* _Work order_
Reproduce verbatim the text read from every row below, and omit the pictures from your output.
::: Data shown
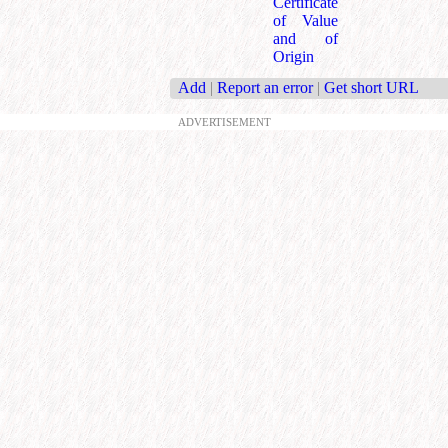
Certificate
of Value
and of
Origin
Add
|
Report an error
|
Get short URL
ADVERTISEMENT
::::::
* _Exercise result_
Certificate
of Value
and of
Origin
Add
|
Report an error
|
Get short URL
ADVERTISEMENT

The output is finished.